Casusluk ve balon meselesi
Yılın başında Çin'e ait devasa bir gözetleme balonu ABD toprakları üzerinde belirdi. O dönemde ABD Pekin'i geniş çaplı bir casusluk programı yürütmekle suçlamış ve balonu düşürmüştü. Çin suçlamaları reddetti, rotasından çıkan bir meteoroloji balonundan söz etti ve aşırı tepkiden şikayet etti. Bu olay iki ülke arasındaki ilişkilerin dibe vurmasına neden oldu. Tozun bir ölçüde yatışması aylar aldı.
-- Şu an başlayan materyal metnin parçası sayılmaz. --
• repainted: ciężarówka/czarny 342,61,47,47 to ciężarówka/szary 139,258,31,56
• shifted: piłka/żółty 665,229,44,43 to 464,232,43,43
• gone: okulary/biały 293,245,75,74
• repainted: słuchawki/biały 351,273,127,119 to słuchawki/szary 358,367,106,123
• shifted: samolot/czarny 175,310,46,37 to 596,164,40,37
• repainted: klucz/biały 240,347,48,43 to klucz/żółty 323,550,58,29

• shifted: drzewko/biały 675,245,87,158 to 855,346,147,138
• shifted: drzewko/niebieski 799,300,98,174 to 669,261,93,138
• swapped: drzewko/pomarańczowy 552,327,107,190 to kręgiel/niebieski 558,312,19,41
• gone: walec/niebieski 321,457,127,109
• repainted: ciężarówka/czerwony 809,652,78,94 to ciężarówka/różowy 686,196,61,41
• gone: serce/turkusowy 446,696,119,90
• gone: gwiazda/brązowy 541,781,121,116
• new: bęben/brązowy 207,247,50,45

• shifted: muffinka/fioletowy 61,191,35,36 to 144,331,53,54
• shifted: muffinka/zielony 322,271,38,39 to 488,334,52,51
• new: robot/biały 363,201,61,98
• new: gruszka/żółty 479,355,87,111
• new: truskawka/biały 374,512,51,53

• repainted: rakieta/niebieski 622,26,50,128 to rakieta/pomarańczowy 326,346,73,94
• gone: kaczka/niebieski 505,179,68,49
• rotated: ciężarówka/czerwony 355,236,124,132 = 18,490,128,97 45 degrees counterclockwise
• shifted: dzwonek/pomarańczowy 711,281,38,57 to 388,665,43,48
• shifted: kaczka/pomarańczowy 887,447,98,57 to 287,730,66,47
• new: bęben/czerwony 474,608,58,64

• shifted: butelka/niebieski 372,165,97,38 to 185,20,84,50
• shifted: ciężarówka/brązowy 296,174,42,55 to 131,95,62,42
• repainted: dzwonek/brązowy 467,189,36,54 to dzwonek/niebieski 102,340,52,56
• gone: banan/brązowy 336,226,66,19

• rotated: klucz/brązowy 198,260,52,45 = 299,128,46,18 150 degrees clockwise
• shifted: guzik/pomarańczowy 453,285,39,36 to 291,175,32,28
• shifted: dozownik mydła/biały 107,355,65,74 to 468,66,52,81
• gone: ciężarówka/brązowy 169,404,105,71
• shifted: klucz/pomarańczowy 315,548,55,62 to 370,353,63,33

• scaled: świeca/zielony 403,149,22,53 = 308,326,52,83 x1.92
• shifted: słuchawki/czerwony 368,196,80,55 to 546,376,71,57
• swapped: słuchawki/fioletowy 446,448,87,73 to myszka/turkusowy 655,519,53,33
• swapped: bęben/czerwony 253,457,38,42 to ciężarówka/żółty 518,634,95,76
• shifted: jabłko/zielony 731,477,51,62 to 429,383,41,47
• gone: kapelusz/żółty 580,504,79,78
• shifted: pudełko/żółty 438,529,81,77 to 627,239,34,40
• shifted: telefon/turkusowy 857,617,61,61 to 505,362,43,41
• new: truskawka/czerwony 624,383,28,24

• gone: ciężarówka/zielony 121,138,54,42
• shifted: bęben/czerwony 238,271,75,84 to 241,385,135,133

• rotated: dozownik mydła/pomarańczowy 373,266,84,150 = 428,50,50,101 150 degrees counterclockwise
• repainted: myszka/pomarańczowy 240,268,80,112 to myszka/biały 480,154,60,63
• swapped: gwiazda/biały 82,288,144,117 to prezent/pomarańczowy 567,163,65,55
Silahlı kuvvetler arasındaki iletişim
ABD, iki ülkenin silahlı kuvvetleri arasındaki iletişimde ilerleme görmeyi umuyor. ABD hükümeti son zamanlarda çeşitli vesilelerle Çin ile doğrudan askeri iletişimin -örneğin balon konusunda- işe yaramadığından ve bunun tehlikeli yanlış anlamalara yol açabileceğinden şikayet etmişti. Diğer hususların yanı sıra Pekin, savunma bakanları düzeyinde doğrudan görüşme taleplerini reddetmişti. ABD hükümet temsilcisi Biden'ın konuyu bastırmak istediğini söyledi.
Pandalar
Çin'in diğer ülkelerle ilişkilerinin durumuna dair daha az çatışmacı bir işaret, Pekin'in pandaları kime hediye ettiği sorusudur. Bu hayvanlar Çin ile ödünç verildikleri ülkeler arasındaki dostluğun sembolü olarak görülüyor. Uzun yıllardır "panda diplomasisi" yapılıyor. ABD yakın zamanda bu konuda bir aksilik yaşadı: Birkaç gün önce başkent Washington'daki hayvanat bahçesi çok sevilen pandalarına veda etmek zorunda kaldı ve Çin'e geri gönderilmeleri emredildi. Bazı insanlar başkanların buluşmasının en azından bu alanda somut bir sonuç getirebileceğini umuyor.